Department of Photonics Engineering, Technical University of Denmark, DK-2800 Kongens Lyngby, Denmark.
Nano Lett. 2012 Oct 10;12(10):5074-81. doi: 10.1021/nl301551a. Epub 2012 Sep 7.
We demonstrate a combination of micro four-point probe (M4PP) and non-contact terahertz time-domain spectroscopy (THz-TDS) measurements for centimeter scale quantitative mapping of the sheet conductance of large area chemical vapor deposited graphene films. Dual configuration M4PP measurements, demonstrated on graphene for the first time, provide valuable statistical insight into the influence of microscale defects on the conductance, while THz-TDS has potential as a fast, non-contact metrology method for mapping of the spatially averaged nanoscopic conductance on wafer-scale graphene with scan times of less than a minute for a 4-in. wafer. The combination of M4PP and THz-TDS conductance measurements, supported by micro Raman spectroscopy and optical imaging, reveals that the film is electrically continuous on the nanoscopic scale with microscopic defects likely originating from the transfer process, dominating the microscale conductance of the investigated graphene film.
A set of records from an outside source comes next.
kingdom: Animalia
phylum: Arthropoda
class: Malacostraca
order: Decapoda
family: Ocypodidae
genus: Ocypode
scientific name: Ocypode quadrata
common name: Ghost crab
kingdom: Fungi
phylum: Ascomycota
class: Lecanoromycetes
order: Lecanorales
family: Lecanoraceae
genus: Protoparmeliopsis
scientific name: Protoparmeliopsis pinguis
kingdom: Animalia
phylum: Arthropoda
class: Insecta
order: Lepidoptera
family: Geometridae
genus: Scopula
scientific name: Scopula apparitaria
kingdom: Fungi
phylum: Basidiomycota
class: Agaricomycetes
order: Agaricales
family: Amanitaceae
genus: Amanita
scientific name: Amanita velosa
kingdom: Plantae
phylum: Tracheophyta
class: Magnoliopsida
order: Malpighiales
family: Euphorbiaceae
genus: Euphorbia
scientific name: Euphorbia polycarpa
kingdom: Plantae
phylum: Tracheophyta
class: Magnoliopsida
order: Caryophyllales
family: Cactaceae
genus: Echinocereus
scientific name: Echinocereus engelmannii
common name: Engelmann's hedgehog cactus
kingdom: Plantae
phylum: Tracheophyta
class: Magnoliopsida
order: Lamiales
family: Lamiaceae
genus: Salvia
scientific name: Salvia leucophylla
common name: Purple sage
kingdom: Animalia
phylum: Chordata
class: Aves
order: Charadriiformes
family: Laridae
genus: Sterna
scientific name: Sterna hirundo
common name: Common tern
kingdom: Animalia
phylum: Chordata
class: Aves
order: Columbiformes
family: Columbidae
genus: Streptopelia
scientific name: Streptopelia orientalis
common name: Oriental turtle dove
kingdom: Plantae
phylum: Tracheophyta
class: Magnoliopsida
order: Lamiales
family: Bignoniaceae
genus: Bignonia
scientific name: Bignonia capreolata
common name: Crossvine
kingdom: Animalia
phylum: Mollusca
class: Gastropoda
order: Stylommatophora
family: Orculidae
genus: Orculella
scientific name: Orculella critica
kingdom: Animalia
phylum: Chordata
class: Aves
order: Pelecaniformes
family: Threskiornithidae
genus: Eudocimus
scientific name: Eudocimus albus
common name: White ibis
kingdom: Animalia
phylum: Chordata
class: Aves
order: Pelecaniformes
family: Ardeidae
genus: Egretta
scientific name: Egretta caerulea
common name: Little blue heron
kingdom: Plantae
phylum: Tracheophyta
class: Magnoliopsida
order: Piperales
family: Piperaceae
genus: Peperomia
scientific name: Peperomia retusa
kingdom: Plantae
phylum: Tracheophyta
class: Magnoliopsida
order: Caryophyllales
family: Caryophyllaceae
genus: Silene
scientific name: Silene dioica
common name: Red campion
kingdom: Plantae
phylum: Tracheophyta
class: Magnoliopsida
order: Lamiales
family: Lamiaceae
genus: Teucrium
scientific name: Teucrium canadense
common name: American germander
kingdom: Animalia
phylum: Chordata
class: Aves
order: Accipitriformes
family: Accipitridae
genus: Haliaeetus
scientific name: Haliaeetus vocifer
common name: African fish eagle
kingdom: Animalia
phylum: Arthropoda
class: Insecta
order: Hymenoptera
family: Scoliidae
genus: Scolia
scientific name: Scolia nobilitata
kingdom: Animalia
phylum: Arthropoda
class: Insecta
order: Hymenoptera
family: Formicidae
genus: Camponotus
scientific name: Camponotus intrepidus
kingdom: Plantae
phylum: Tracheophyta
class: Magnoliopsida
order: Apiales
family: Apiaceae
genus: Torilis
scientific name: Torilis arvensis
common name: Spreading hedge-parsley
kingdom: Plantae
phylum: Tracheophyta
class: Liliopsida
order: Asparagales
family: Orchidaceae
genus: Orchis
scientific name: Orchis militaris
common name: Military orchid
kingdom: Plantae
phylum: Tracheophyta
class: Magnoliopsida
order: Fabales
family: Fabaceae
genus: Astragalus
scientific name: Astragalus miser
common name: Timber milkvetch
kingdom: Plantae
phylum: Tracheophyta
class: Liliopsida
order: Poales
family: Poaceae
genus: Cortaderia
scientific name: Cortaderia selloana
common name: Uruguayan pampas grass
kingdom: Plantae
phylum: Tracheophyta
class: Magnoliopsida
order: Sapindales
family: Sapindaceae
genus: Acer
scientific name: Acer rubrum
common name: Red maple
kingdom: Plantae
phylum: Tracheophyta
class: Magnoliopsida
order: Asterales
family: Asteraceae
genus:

我们展示了微四点探针 (M4PP) 和非接触太赫兹时域光谱 (THz-TDS) 测量的结合,用于对大面积化学气相沉积石墨烯薄膜的片上电导率进行厘米级定量映射。首次在石墨烯上进行的双配置 M4PP 测量提供了对微尺度缺陷对电导率影响的有价值的统计见解,而 THz-TDS 具有作为快速、非接触的晶圆级石墨烯上纳米级电导率空间平均映射的计量方法的潜力,扫描时间小于一分钟对于 4 英寸晶圆。M4PP 和 THz-TDS 电导率测量的结合,辅以微拉曼光谱和光学成像,表明该薄膜在纳米尺度上具有电连续性,而微观缺陷可能源自转移过程,主导了所研究的石墨烯薄膜的微尺度电导率。